Here are some plots of data transfers posted by Alex Sim of the Scientific Data Management Group at Lawrence Berkeley National Lab, which is headed by Arie Shoshani. Sim et al. have been deeply engaged with data movements for the Earth System Grid (ESG) and Climate100 projects.
The Australian National University/NERSC data transfer rates are impressive. As you observe from this graph, there is about a third of a terabyte of data flowing over the network in under 10 minutes. ESnet carries the data from the Bay Area to Pacific Wave in Seattle and then it continues across the Pacific to Australia on AARNET. There are three groups at ESnet providing assistance with various aspects of this effort.
Notice here, the combined plot runs off the graph. We like to see that sort of thing as it sets a good example of what we are all striving for—data transfer performance of scientific utility. How do you get it? It is a matter of figuring out how to use systems correctly and optimize infrastructure.
The Australians were savvy in figuring out their system before they launched huge data flows.

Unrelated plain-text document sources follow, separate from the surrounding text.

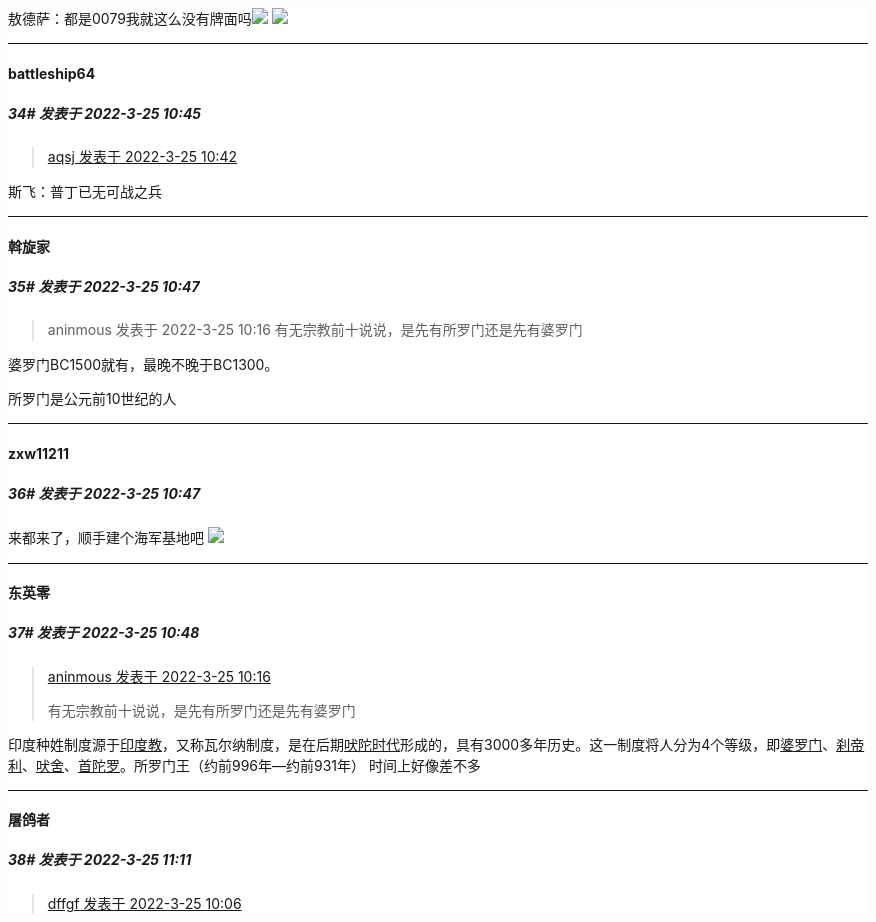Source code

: 敖德萨：都是0079我就这么没有牌面吗</blockquote><img src="http://wx4.sinaimg.cn/mw2000/7d136cc6gy1h0flmswuzdj20b40b40te.jpg" referrerpolicy="no-referrer">
<img src="https://static.saraba1st.com/image/smiley/face2017/068.png" referrerpolicy="no-referrer">

*****

####  battleship64  
##### 34#       发表于 2022-3-25 10:45

<blockquote><a href="httphttps://bbs.saraba1st.com/2b/forum.php?mod=redirect&amp;goto=findpost&amp;pid=55178257&amp;ptid=2059844" target="_blank">aqsj 发表于 2022-3-25 10:42</a></blockquote>
斯飞：普丁已无可战之兵

*****

####  斡旋家  
##### 35#       发表于 2022-3-25 10:47

<blockquote>aninmous 发表于 2022-3-25 10:16
有无宗教前十说说，是先有所罗门还是先有婆罗门</blockquote>
婆罗门BC1500就有，最晚不晚于BC1300。

所罗门是公元前10世纪的人

*****

####  zxw11211  
##### 36#       发表于 2022-3-25 10:47

来都来了，顺手建个海军基地吧 <img src="https://static.saraba1st.com/image/smiley/face2017/045.png" referrerpolicy="no-referrer">

*****

####  东英零  
##### 37#       发表于 2022-3-25 10:48

<blockquote><a href="httphttps://bbs.saraba1st.com/2b/forum.php?mod=redirect&amp;goto=findpost&amp;pid=55177876&amp;ptid=2059844" target="_blank">aninmous 发表于 2022-3-25 10:16</a>

有无宗教前十说说，是先有所罗门还是先有婆罗门</blockquote>
印度种姓制度源于[印度教](https://baike.baidu.com/item/%E5%8D%B0%E5%BA%A6%E6%95%99/971197)，又称瓦尔纳制度，是在后期[吠陀时代](https://baike.baidu.com/item/%E5%90%A0%E9%99%80%E6%97%B6%E4%BB%A3)形成的，具有3000多年历史。这一制度将人分为4个等级，即[婆罗门](https://baike.baidu.com/item/%E5%A9%86%E7%BD%97%E9%97%A8/1796550)、[刹帝利](https://baike.baidu.com/item/%E5%88%B9%E5%B8%9D%E5%88%A9/3720934)、[吠舍](https://baike.baidu.com/item/%E5%90%A0%E8%88%8D/3721110)、[首陀罗](https://baike.baidu.com/item/%E9%A6%96%E9%99%80%E7%BD%97/1517989)。所罗门王（约前996年—约前931年）
时间上好像差不多

*****

####  屠鸽者  
##### 38#       发表于 2022-3-25 11:11

<blockquote><a href="httphttps://bbs.saraba1st.com/2b/forum.php?mod=redirect&amp;goto=findpost&amp;pid=55177740&amp;ptid=2059844" target="_blank">dffgf 发表于 2022-3-25 10:06</a>
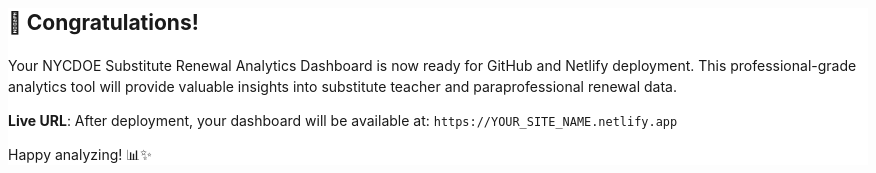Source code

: ## 🎉 Congratulations!

Your NYCDOE Substitute Renewal Analytics Dashboard is now ready for GitHub and Netlify deployment. This professional-grade analytics tool will provide valuable insights into substitute teacher and paraprofessional renewal data.

**Live URL**: After deployment, your dashboard will be available at:
`https://YOUR_SITE_NAME.netlify.app`

Happy analyzing! 📊✨
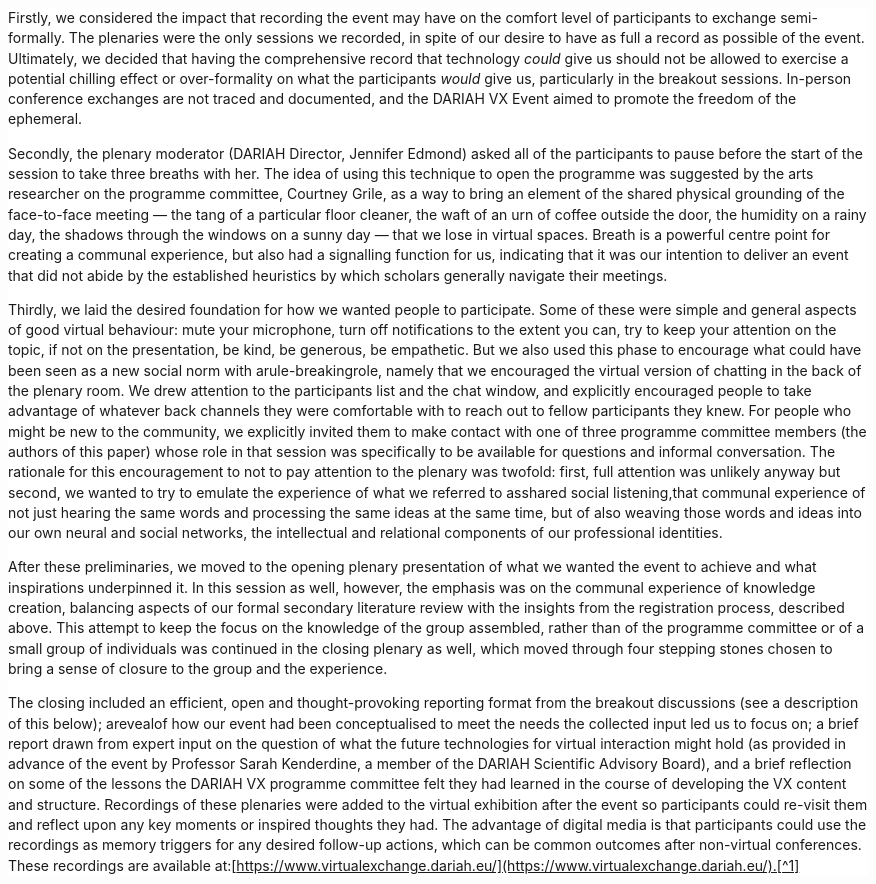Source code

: Firstly, we considered the impact that recording the event may have on the comfort level of participants to exchange semi-formally. The plenaries were the only sessions we recorded, in spite of our desire to have as full a record as possible of the event. Ultimately, we decided that having the comprehensive record that technology _could_ give us should not be allowed to exercise a potential chilling effect or over-formality on what the participants _would_ give us, particularly in the breakout sessions. In-person conference exchanges are not traced and documented, and the DARIAH VX Event aimed to promote the freedom of the ephemeral.

Secondly, the plenary moderator (DARIAH Director, Jennifer Edmond) asked all of the participants to pause before the start of the session to take three breaths with her. The idea of using this technique to open the programme was suggested by the arts researcher on the programme committee, Courtney Grile, as a way to bring an element of the shared physical grounding of the face-to-face meeting — the tang of a particular floor cleaner, the waft of an urn of coffee outside the door, the humidity on a rainy day, the shadows through the windows on a sunny day — that we lose in virtual spaces. Breath is a powerful centre point for creating a communal experience, but also had a signalling function for us, indicating that it was our intention to deliver an event that did not abide by the established heuristics by which scholars generally navigate their meetings.

Thirdly, we laid the desired foundation for how we wanted people to participate. Some of these were simple and general aspects of good virtual behaviour: mute your microphone, turn off notifications to the extent you can, try to keep your attention on the topic, if not on the presentation, be kind, be generous, be empathetic. But we also used this phase to encourage what could have been seen as a new social norm with arule-breakingrole, namely that we encouraged the virtual version of chatting in the back of the plenary room. We drew attention to the participants list and the chat window, and explicitly encouraged people to take advantage of whatever back channels they were comfortable with to reach out to fellow participants they knew. For people who might be new to the community, we explicitly invited them to make contact with one of three programme committee members (the authors of this paper) whose role in that session was specifically to be available for questions and informal conversation. The rationale for this encouragement to not to pay attention to the plenary was twofold: first, full attention was unlikely anyway but second, we wanted to try to emulate the experience of what we referred to asshared social listening,that communal experience of not just hearing the same words and processing the same ideas at the same time, but of also weaving those words and ideas into our own neural and social networks, the intellectual and relational components of our professional identities.

After these preliminaries, we moved to the opening plenary presentation of what we wanted the event to achieve and what inspirations underpinned it. In this session as well, however, the emphasis was on the communal experience of knowledge creation, balancing aspects of our formal secondary literature review with the insights from the registration process, described above. This attempt to keep the focus on the knowledge of the group assembled, rather than of the programme committee or of a small group of individuals was continued in the closing plenary as well, which moved through four stepping stones chosen to bring a sense of closure to the group and the experience.

The closing included an efficient, open and thought-provoking reporting format from the breakout discussions (see a description of this below); arevealof how our event had been conceptualised to meet the needs the collected input led us to focus on; a brief report drawn from expert input on the question of what the future technologies for virtual interaction might hold (as provided in advance of the event by Professor Sarah Kenderdine, a member of the DARIAH Scientific Advisory Board), and a brief reflection on some of the lessons the DARIAH VX programme committee felt they had learned in the course of developing the VX content and structure. Recordings of these plenaries were added to the virtual exhibition after the event so participants could re-visit them and reflect upon any key moments or inspired thoughts they had. The advantage of digital media is that participants could use the recordings as memory triggers for any desired follow-up actions, which can be common outcomes after non-virtual conferences. These recordings are available at:[https://www.virtualexchange.dariah.eu/](https://www.virtualexchange.dariah.eu/).[^1] 


[^1]: For sustainability reasons, the VX team decided to guarantee the availability of this website for 2 years after the event. Furthermore, an archived version of it is available at the Internet Archive:[https://web.archive.org/web/20210228115702/https://www.virtualexchange.dariah.eu/](https://web.archive.org/web/20210228115702/https://www.virtualexchange.dariah.eu/).
[^2]: Available at:[https://open.spotify.com/playlist/2NY1Niw6CNmcBWYCMGkBGP?si=ba00cf7dbaff48ce](https://open.spotify.com/playlist/2NY1Niw6CNmcBWYCMGkBGP?si=ba00cf7dbaff48ce)
[^3]: There is one exception where a participant expressed afterward that their contribution was in response to an earlier contributor, but this was not readily apparent to any other participant during the reflection.## Bibliography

Initial qualification of the network path between the BAMAN sites and ANU was done using the ESnet disk performance tester, lbl-diskpt1. Before the ESG nodes went live at NERSC, the Australians were testing against lbl-diskpt1 to qualify their network and storage system performance for long-distance transfers from the San Francisco Bay Area. So, by the time the NERSC ESG Gateway and Data Node came up, they knew the data transfer infrastructure was relatively clean.
Let’s just say that our test and measurement infrastructure is continuing to show its value…
The data flow from Livermore to NERSC is pretty impressive as well. Recent data movement from the British Atmospheric Data Centre (BADC), UK to LBNL/NERSC also achieved another milestone in ESG and Climate100 projects.
These data replications were managed by Bulk Data Mover (BDM), a scalable data transfer management tool, developed by the SDM group at LBNL under the ESG project. BDM manages efficient data transfers with optimized transfer queue and concurrent management algorithms. GridFTP is used as the main underlying transfer protocol.